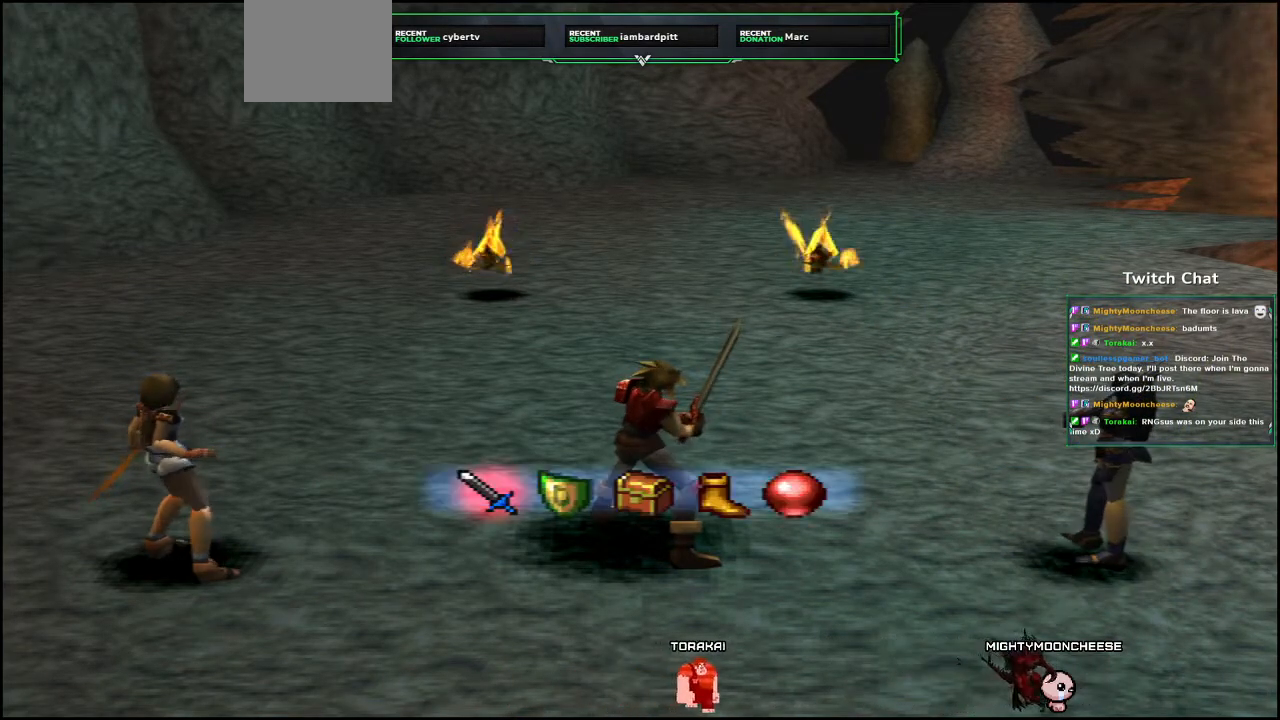
Gameplay with a controller (PlayStation layout); each line is a JSON object with the inputs held at the frame after it. "events" lists button and stick changes between this image and that frame as [ms after this image, input, new state], when the widget could be followed in between.
{"buttons": ["DPAD_RIGHT"], "left_stick": "center", "right_stick": "center", "events": [[483, "DPAD_RIGHT", "down"]]}
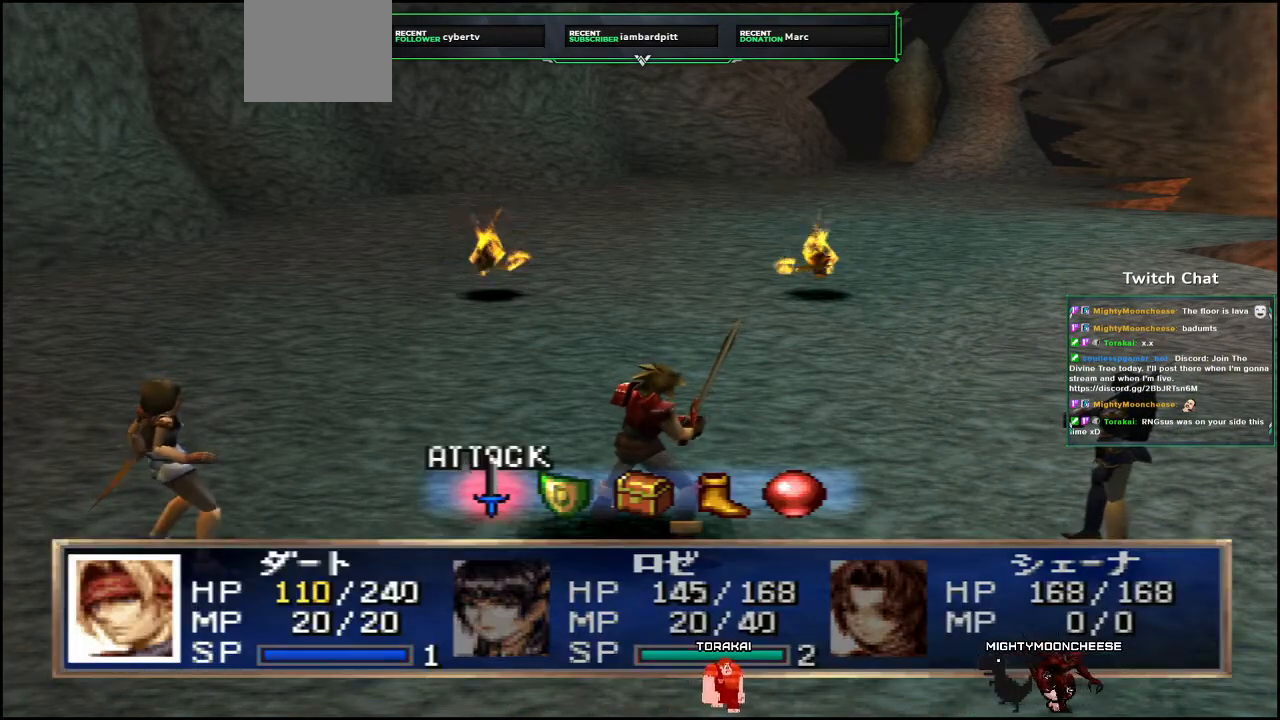
{"buttons": [], "left_stick": "center", "right_stick": "center", "events": [[67, "DPAD_RIGHT", "up"]]}
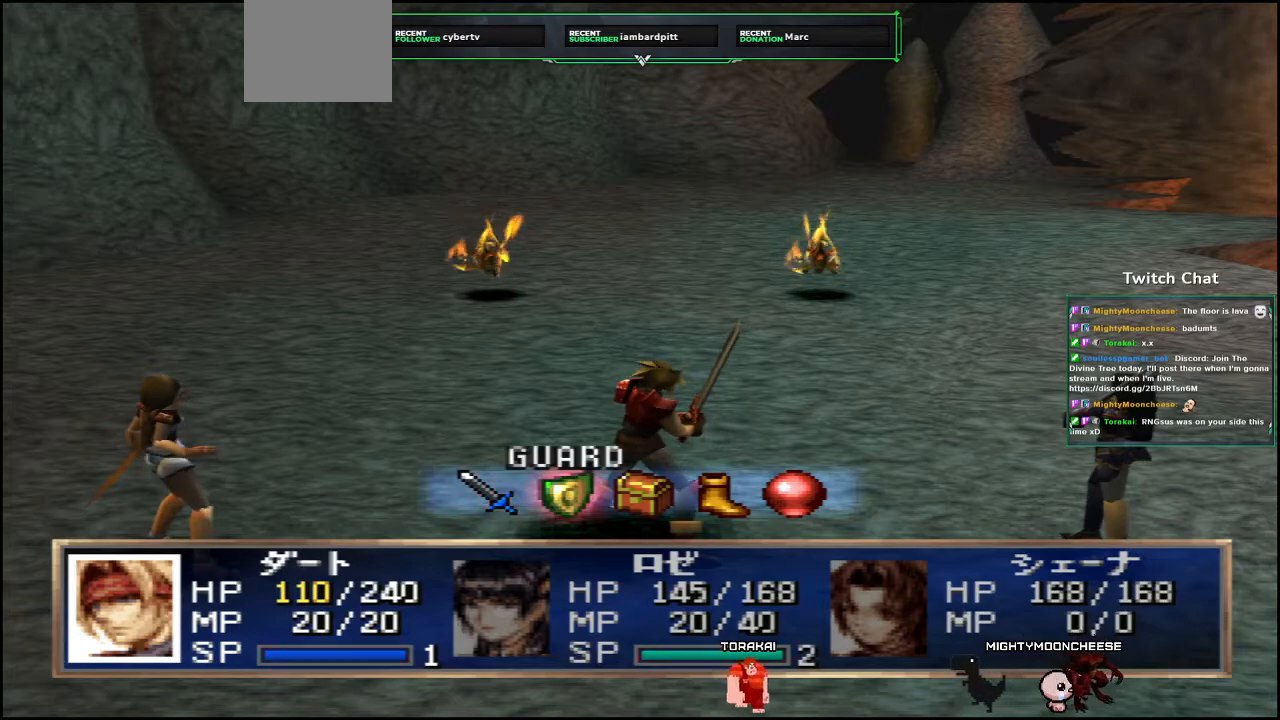
{"buttons": ["CIRCLE"], "left_stick": "center", "right_stick": "center", "events": [[17, "CIRCLE", "down"]]}
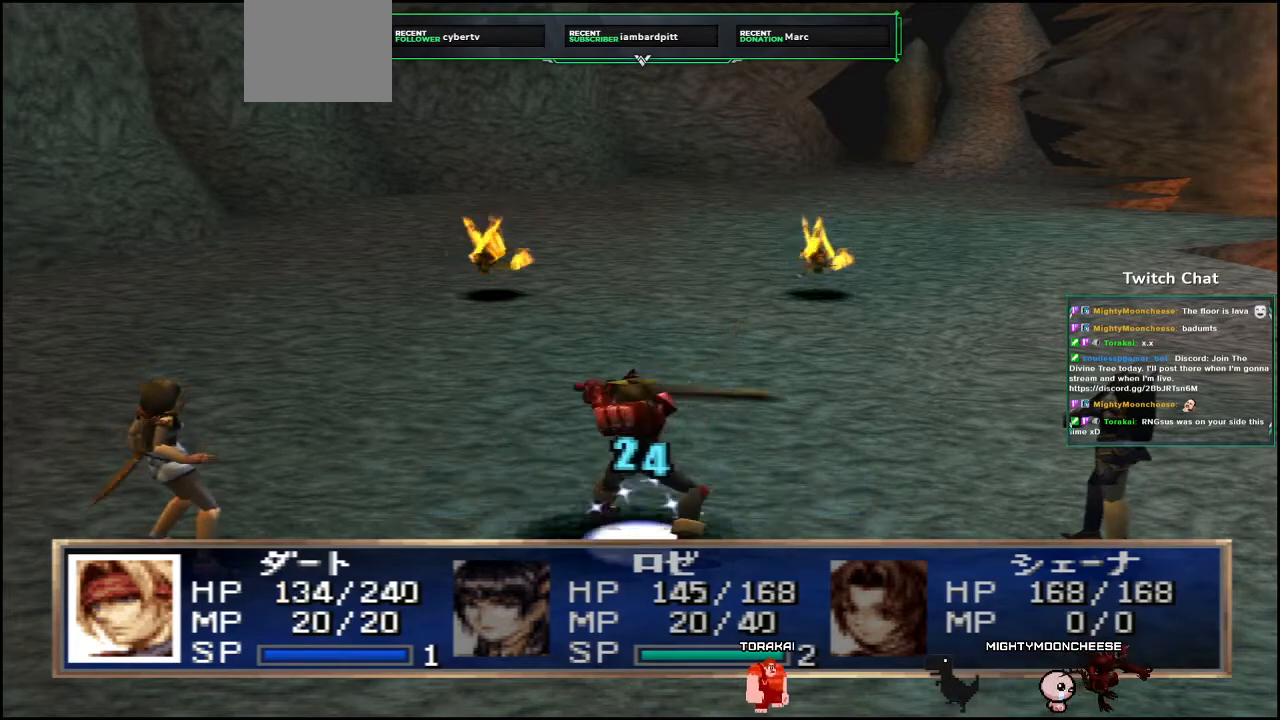
{"buttons": [], "left_stick": "center", "right_stick": "center", "events": [[350, "CIRCLE", "up"]]}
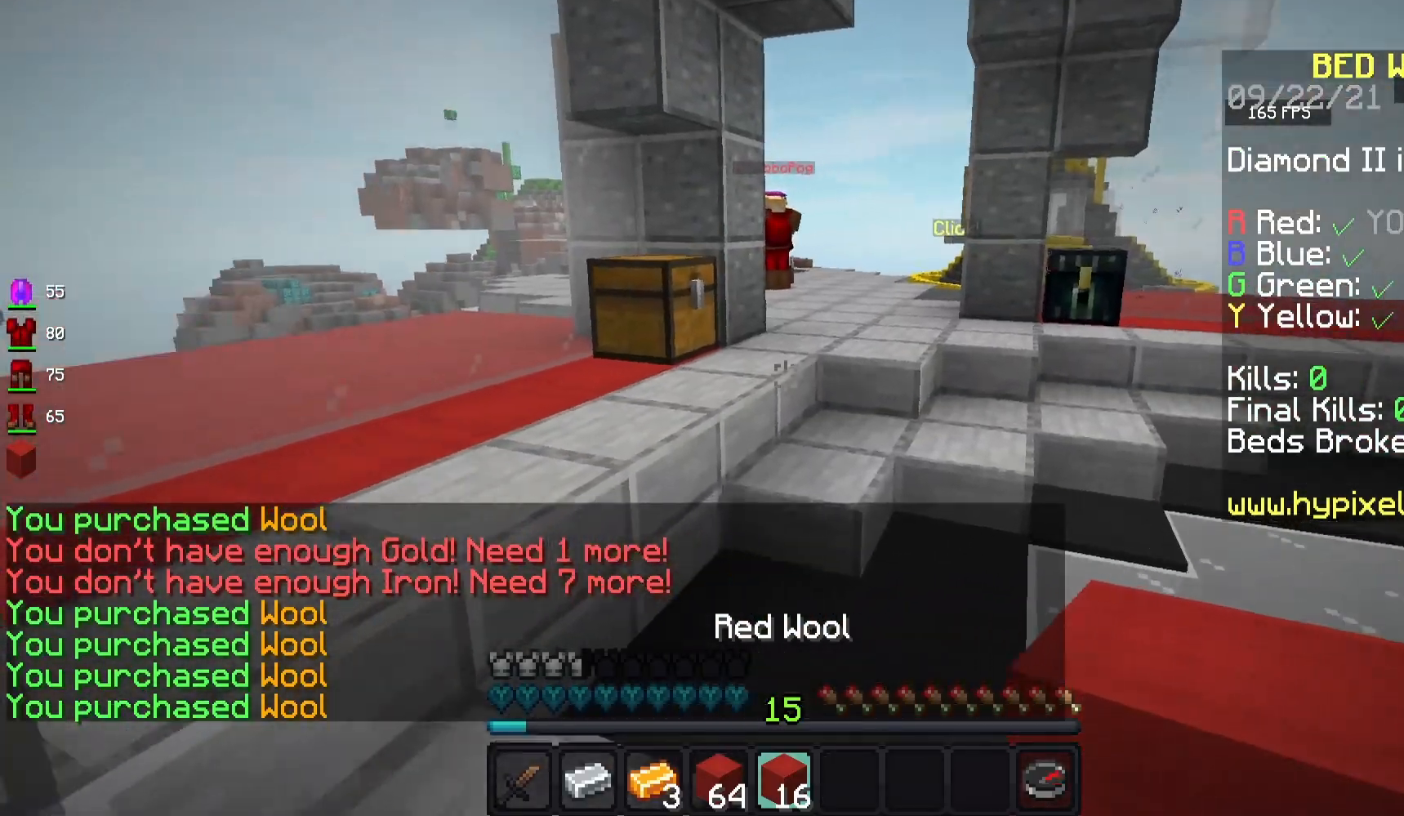
Gameplay with keyboard and mouse; each line is a JSON object with the keys and mouse buttons held at the frame after it. "events" lists presses ("down") and releases ("up") of "a", "d", "s", "space", "w", "mouse_left" and "mouse_right" between this image and that frame as [ms after this image, input, new state], when the widget could be followed in between. "mouse_left", "mouse_right" = the "left", "right" buttons of the "mouse" list. No other keys are recorded. Fast repeated clicks can show as one long hold. Mouse movement is not recorded.
{"keys": ["space", "w"], "mouse": [], "events": [[17, "w", "down"], [400, "space", "down"]]}
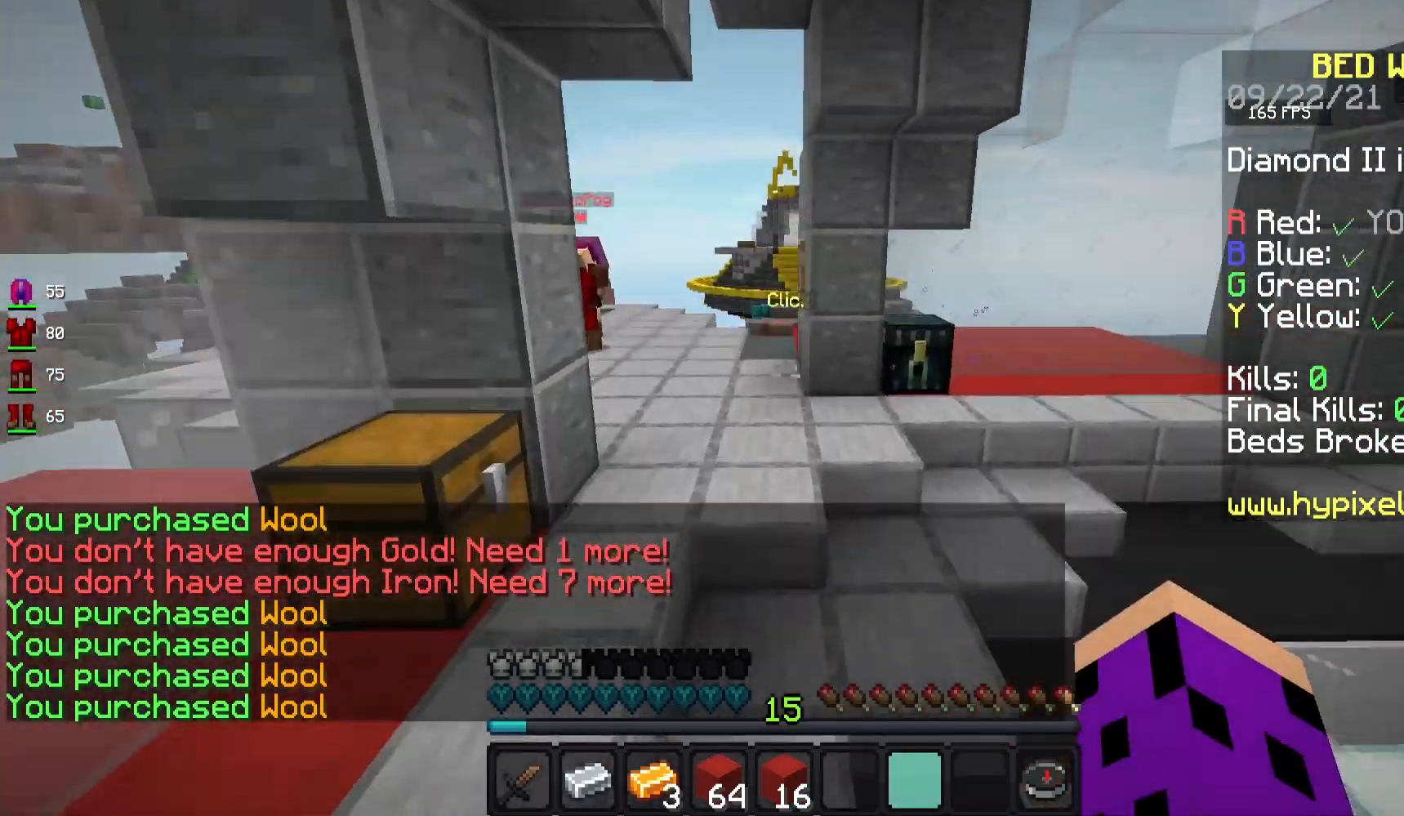
{"keys": ["space", "w"], "mouse": [], "events": [[167, "space", "up"], [433, "space", "down"]]}
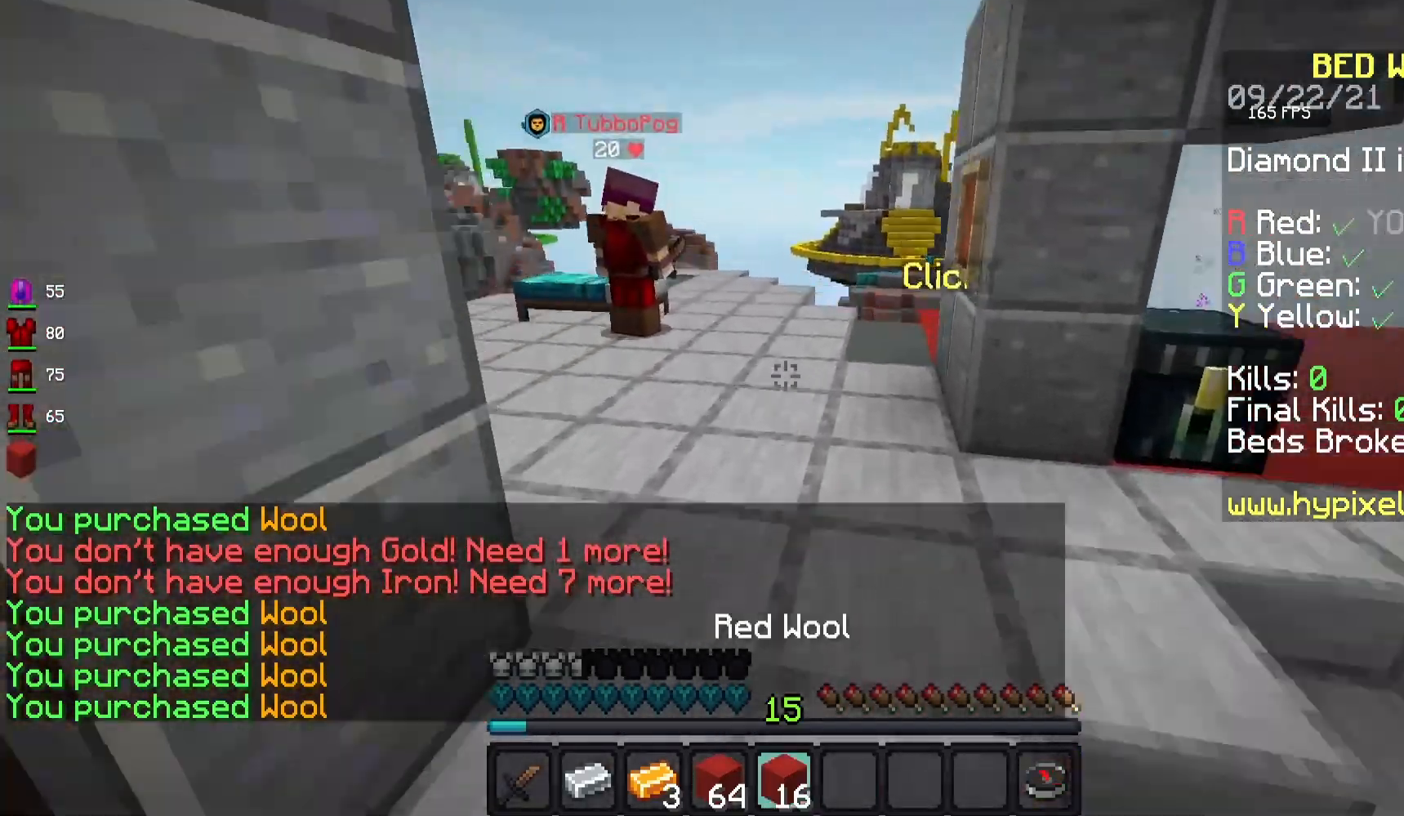
{"keys": ["w"], "mouse": [], "events": [[167, "space", "up"]]}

The task ▸ All of the records above must be copied exactly, except for the pictures.

Answer box ▸
Gameplay with a controller (PlayStation layout); each line is a JSON object with the inputs held at the frame after it. "events" lists button and stick changes between this image and that frame as [ms after this image, input, new state], when the widget could be followed in between.
{"buttons": ["DPAD_RIGHT"], "left_stick": "center", "right_stick": "center", "events": [[483, "DPAD_RIGHT", "down"]]}
{"buttons": [], "left_stick": "center", "right_stick": "center", "events": [[67, "DPAD_RIGHT", "up"]]}
{"buttons": ["CIRCLE"], "left_stick": "center", "right_stick": "center", "events": [[17, "CIRCLE", "down"]]}
{"buttons": [], "left_stick": "center", "right_stick": "center", "events": [[350, "CIRCLE", "up"]]}
Gameplay with keyboard and mouse; each line is a JSON object with the keys and mouse buttons held at the frame after it. "events" lists presses ("down") and releases ("up") of "a", "d", "s", "space", "w", "mouse_left" and "mouse_right" between this image and that frame as [ms after this image, input, new state], when the widget could be followed in between. "mouse_left", "mouse_right" = the "left", "right" buttons of the "mouse" list. No other keys are recorded. Fast repeated clicks can show as one long hold. Mouse movement is not recorded.
{"keys": ["space", "w"], "mouse": [], "events": [[17, "w", "down"], [400, "space", "down"]]}
{"keys": ["space", "w"], "mouse": [], "events": [[167, "space", "up"], [433, "space", "down"]]}
{"keys": ["w"], "mouse": [], "events": [[167, "space", "up"]]}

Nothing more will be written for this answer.